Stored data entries
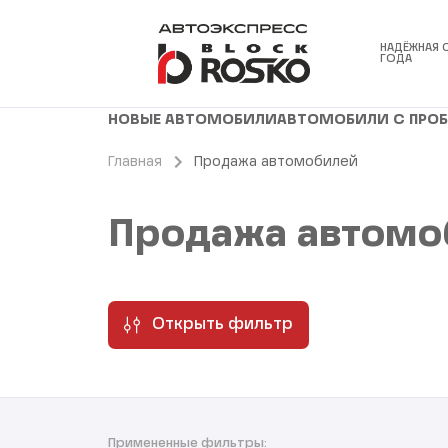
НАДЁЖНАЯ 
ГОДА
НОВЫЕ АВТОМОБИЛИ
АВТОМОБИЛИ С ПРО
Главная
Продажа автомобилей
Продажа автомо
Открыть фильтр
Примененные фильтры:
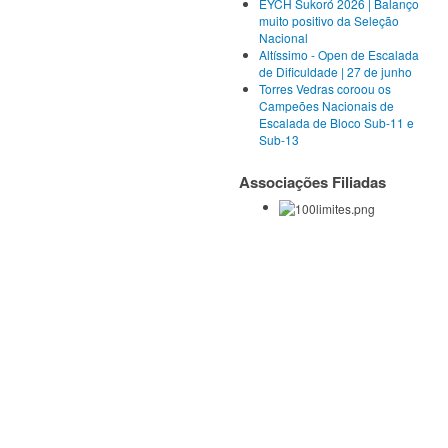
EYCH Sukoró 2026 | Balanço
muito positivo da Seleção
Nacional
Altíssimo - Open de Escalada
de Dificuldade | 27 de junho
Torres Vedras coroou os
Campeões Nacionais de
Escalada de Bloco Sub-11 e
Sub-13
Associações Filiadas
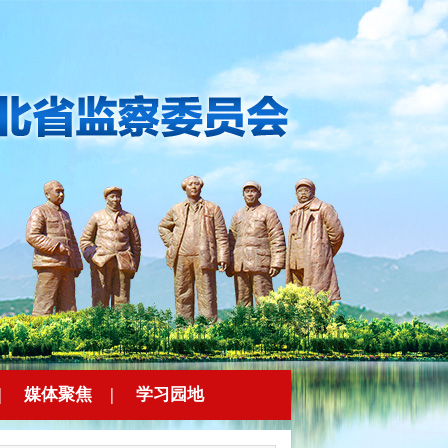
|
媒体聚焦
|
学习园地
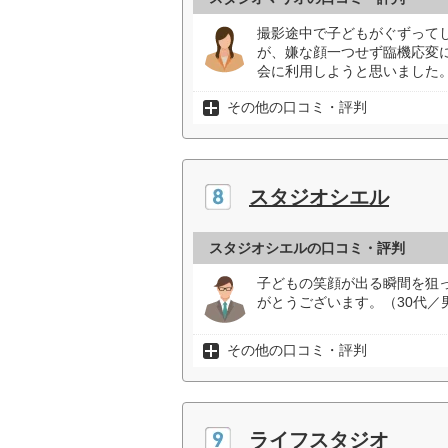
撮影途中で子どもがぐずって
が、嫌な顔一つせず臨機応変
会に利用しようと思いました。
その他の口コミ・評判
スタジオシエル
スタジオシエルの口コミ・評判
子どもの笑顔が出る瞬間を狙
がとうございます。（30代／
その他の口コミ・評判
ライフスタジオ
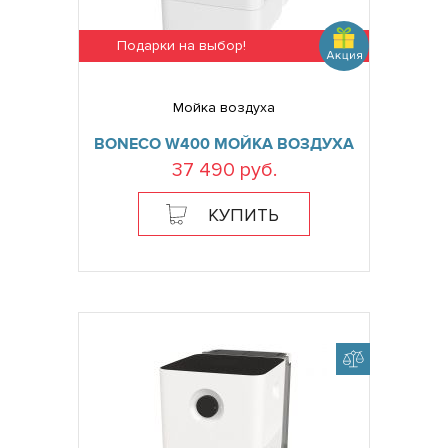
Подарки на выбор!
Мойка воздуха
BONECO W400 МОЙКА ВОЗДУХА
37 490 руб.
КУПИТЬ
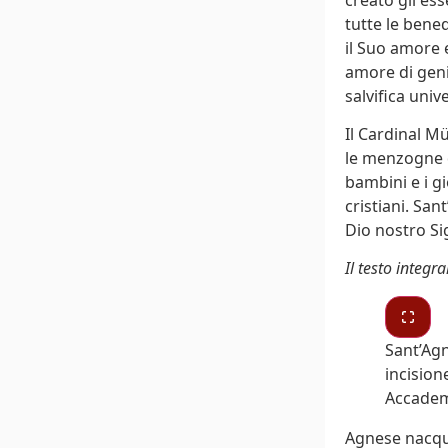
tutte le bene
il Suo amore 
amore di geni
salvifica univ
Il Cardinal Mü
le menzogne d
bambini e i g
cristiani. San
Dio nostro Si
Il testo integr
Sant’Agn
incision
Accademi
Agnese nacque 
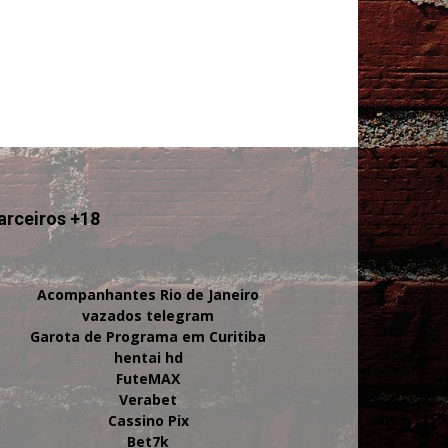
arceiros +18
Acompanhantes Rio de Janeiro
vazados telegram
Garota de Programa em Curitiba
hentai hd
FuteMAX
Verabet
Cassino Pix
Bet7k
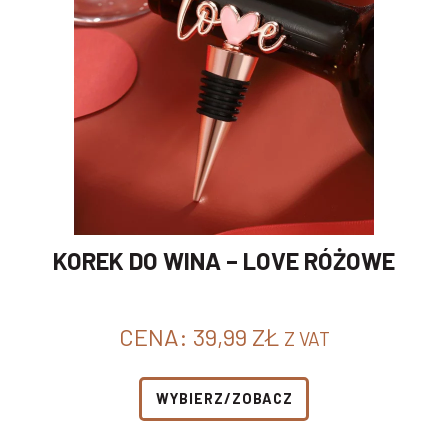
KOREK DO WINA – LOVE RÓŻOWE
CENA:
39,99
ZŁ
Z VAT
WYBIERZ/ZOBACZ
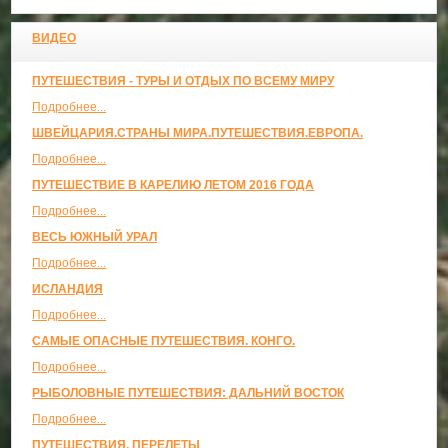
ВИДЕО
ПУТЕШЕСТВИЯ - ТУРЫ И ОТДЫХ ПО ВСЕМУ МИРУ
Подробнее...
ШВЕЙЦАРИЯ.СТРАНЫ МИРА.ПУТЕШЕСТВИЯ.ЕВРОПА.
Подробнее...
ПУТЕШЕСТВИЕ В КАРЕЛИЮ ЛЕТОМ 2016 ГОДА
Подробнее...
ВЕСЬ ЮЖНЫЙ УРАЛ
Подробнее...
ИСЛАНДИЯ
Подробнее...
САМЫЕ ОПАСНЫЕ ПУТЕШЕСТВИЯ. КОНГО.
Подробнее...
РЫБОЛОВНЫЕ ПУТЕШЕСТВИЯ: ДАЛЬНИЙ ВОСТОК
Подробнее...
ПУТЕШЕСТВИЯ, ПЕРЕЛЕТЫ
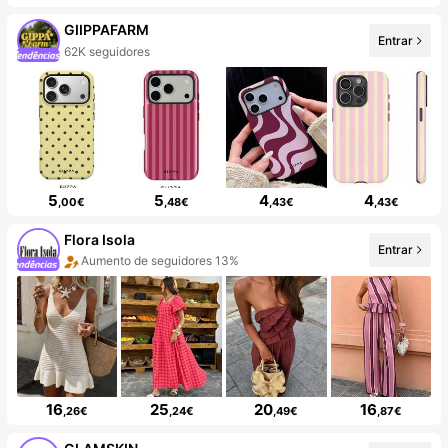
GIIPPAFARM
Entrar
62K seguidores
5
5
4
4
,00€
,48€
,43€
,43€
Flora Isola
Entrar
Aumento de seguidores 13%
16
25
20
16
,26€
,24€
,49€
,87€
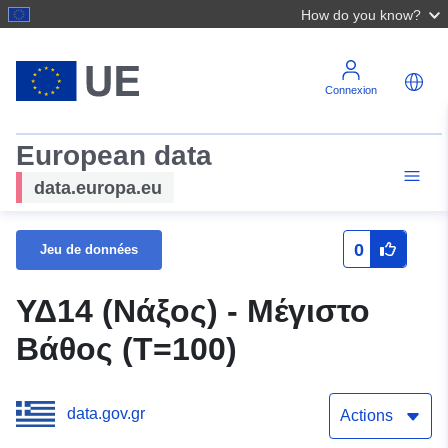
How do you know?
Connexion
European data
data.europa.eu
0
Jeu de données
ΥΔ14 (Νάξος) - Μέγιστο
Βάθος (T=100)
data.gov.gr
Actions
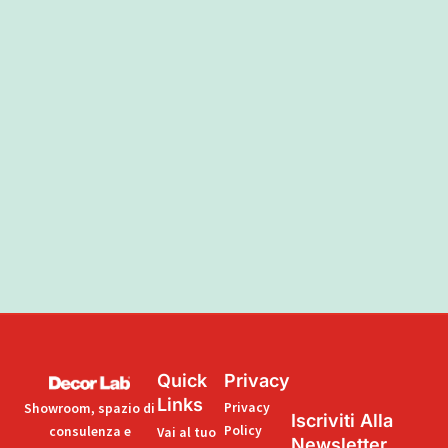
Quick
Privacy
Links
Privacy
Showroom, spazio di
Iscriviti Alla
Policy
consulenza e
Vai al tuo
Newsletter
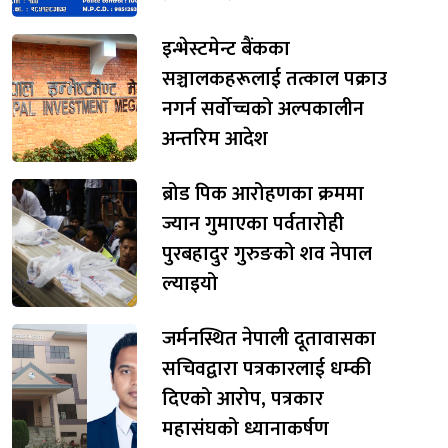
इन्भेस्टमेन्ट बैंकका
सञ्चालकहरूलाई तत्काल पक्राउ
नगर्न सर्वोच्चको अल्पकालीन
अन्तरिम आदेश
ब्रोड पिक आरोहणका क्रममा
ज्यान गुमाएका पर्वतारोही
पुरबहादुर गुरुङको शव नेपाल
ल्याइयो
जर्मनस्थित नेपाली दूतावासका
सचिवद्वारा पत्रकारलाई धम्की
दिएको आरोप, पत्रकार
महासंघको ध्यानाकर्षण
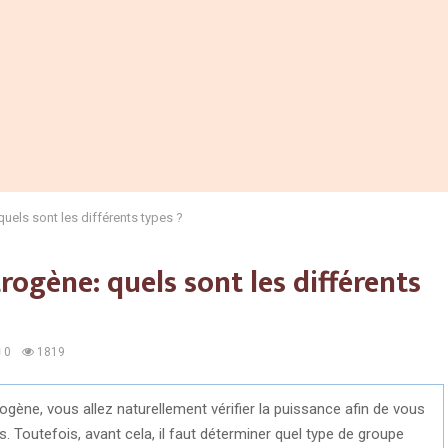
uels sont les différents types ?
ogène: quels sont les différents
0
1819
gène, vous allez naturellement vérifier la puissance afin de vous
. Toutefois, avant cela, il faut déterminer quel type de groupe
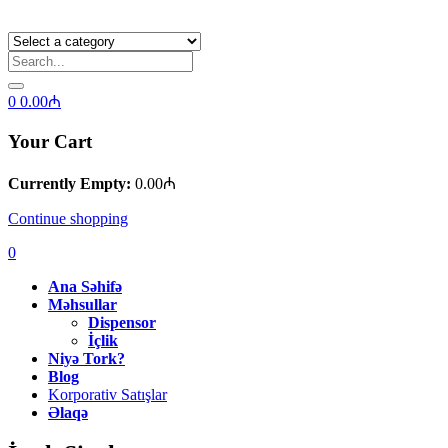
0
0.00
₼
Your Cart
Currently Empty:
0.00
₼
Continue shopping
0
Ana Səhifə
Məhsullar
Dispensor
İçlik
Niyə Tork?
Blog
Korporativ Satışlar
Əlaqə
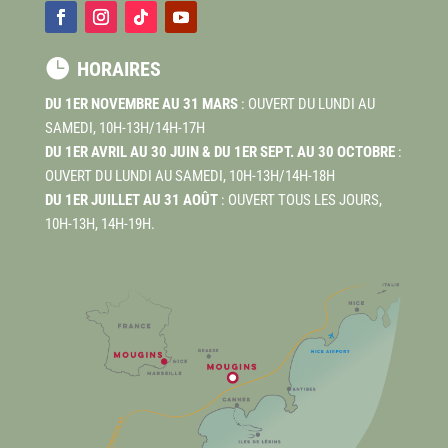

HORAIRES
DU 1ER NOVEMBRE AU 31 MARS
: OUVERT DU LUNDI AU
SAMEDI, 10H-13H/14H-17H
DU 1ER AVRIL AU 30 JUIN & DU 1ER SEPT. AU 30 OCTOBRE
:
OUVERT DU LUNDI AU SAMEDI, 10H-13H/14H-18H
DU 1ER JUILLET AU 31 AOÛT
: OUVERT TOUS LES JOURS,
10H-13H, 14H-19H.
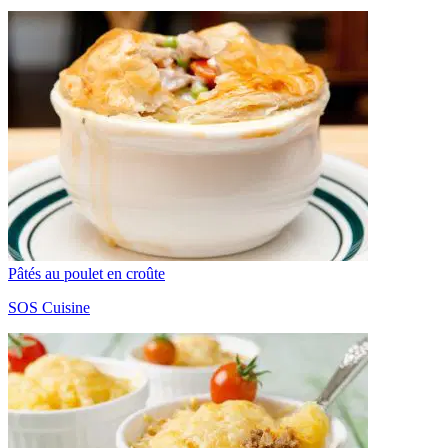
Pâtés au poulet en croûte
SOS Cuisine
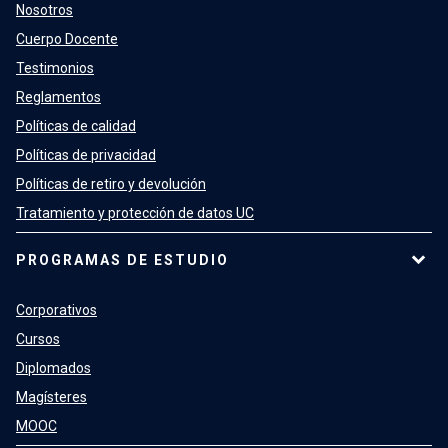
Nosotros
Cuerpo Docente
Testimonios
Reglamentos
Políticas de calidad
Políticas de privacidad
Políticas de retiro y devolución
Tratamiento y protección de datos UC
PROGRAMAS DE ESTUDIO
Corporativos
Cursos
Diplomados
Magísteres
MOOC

▶ **EXERCISE**
Type out the data above once more, exactly, with no images included.

▶ **WRITTEN RESPONSE**
НАДЁЖНАЯ 
ГОДА
НОВЫЕ АВТОМОБИЛИ
АВТОМОБИЛИ С ПРО
Главная
Продажа автомобилей
Продажа автомо
Открыть фильтр
Примененные фильтры:
EYCH Sukoró 2026 | Balanço
muito positivo da Seleção
Nacional
Altíssimo - Open de Escalada
de Dificuldade | 27 de junho
Torres Vedras coroou os
Campeões Nacionais de
Escalada de Bloco Sub-11 e
Sub-13
Associações Filiadas
|
媒体聚焦
|
学习园地
撮影途中で子どもがぐずって
が、嫌な顔一つせず臨機応変
会に利用しようと思いました。
その他の口コミ・評判
スタジオシエル
スタジオシエルの口コミ・評判
子どもの笑顔が出る瞬間を狙
がとうございます。（30代／
その他の口コミ・評判
ライフスタジオ
Подарки на выбор!
Мойка воздуха
BONECO W400 МОЙКА ВОЗДУХА
37 490 руб.
КУПИТЬ
tutte le bene
il Suo amore 
amore di geni
salvifica univ
Il Cardinal Mü
le menzogne d
bambini e i g
cristiani. San
Dio nostro Si
Il testo integr
Sant’Agn
incision
Accademi
Agnese nacque 
arceiros +18
Acompanhantes Rio de Janeiro
vazados telegram
Garota de Programa em Curitiba
hentai hd
FuteMAX
Verabet
Cassino Pix
Bet7k
KOREK DO WINA – LOVE RÓŻOWE
CENA:
39,99
ZŁ
Z VAT
WYBIERZ/ZOBACZ
ВИДЕО
ПУТЕШЕСТВИЯ - ТУРЫ И ОТДЫХ ПО ВСЕМУ МИРУ
Подробнее...
ШВЕЙЦАРИЯ.СТРАНЫ МИРА.ПУТЕШЕСТВИЯ.ЕВРОПА.
Подробнее...
ПУТЕШЕСТВИЕ В КАРЕЛИЮ ЛЕТОМ 2016 ГОДА
Подробнее...
ВЕСЬ ЮЖНЫЙ УРАЛ
Подробнее...
ИСЛАНДИЯ
Подробнее...
САМЫЕ ОПАСНЫЕ ПУТЕШЕСТВИЯ. КОНГО.
Подробнее...
РЫБОЛОВНЫЕ ПУТЕШЕСТВИЯ: ДАЛЬНИЙ ВОСТОК
Подробнее...
ПУТЕШЕСТВИЯ, ПЕРЕЛЕТЫ
GIIPPAFARM
Entrar
62K seguidores
5
5
4
4
,00€
,48€
,43€
,43€
Flora Isola
Entrar
Aumento de seguidores 13%
16
25
20
16
,26€
,24€
,49€
,87€
How do you know?
Connexion
European data
data.europa.eu
0
Jeu de données
ΥΔ14 (Νάξος) - Μέγιστο
Βάθος (T=100)
data.gov.gr
Actions
Quick
Privacy
Links
Privacy
Showroom, spazio di
Iscriviti Alla
Policy
consulenza e
Vai al tuo
Newsletter
इन्भेस्टमेन्ट बैंकका
सञ्चालकहरूलाई तत्काल पक्राउ
नगर्न सर्वोच्चको अल्पकालीन
अन्तरिम आदेश
ब्रोड पिक आरोहणका क्रममा
ज्यान गुमाएका पर्वतारोही
पुरबहादुर गुरुङको शव नेपाल
ल्याइयो
जर्मनस्थित नेपाली दूतावासका
सचिवद्वारा पत्रकारलाई धम्की
दिएको आरोप, पत्रकार
महासंघको ध्यानाकर्षण
uels sont les différents types ?
ogène: quels sont les différents
0
1819
gène, vous allez naturellement vérifier la puissance afin de vous
. Toutefois, avant cela, il faut déterminer quel type de groupe
0
0.00
₼
Your Cart
Currently Empty:
0.00
₼
Continue shopping
0
Ana Səhifə
Məhsullar
Dispensor
İçlik
Niyə Tork?
Blog
Korporativ Satışlar
Əlaqə

HORAIRES
DU 1ER NOVEMBRE AU 31 MARS
: OUVERT DU LUNDI AU
SAMEDI, 10H-13H/14H-17H
DU 1ER AVRIL AU 30 JUIN & DU 1ER SEPT. AU 30 OCTOBRE
:
OUVERT DU LUNDI AU SAMEDI, 10H-13H/14H-18H
DU 1ER JUILLET AU 31 AOÛT
: OUVERT TOUS LES JOURS,
10H-13H, 14H-19H.
Pâtés au poulet en croûte
SOS Cuisine
Nosotros
Cuerpo Docente
Testimonios
Reglamentos
Políticas de calidad
Políticas de privacidad
Políticas de retiro y devolución
Tratamiento y protección de datos UC
PROGRAMAS DE ESTUDIO
Corporativos
Cursos
Diplomados
Magísteres
MOOC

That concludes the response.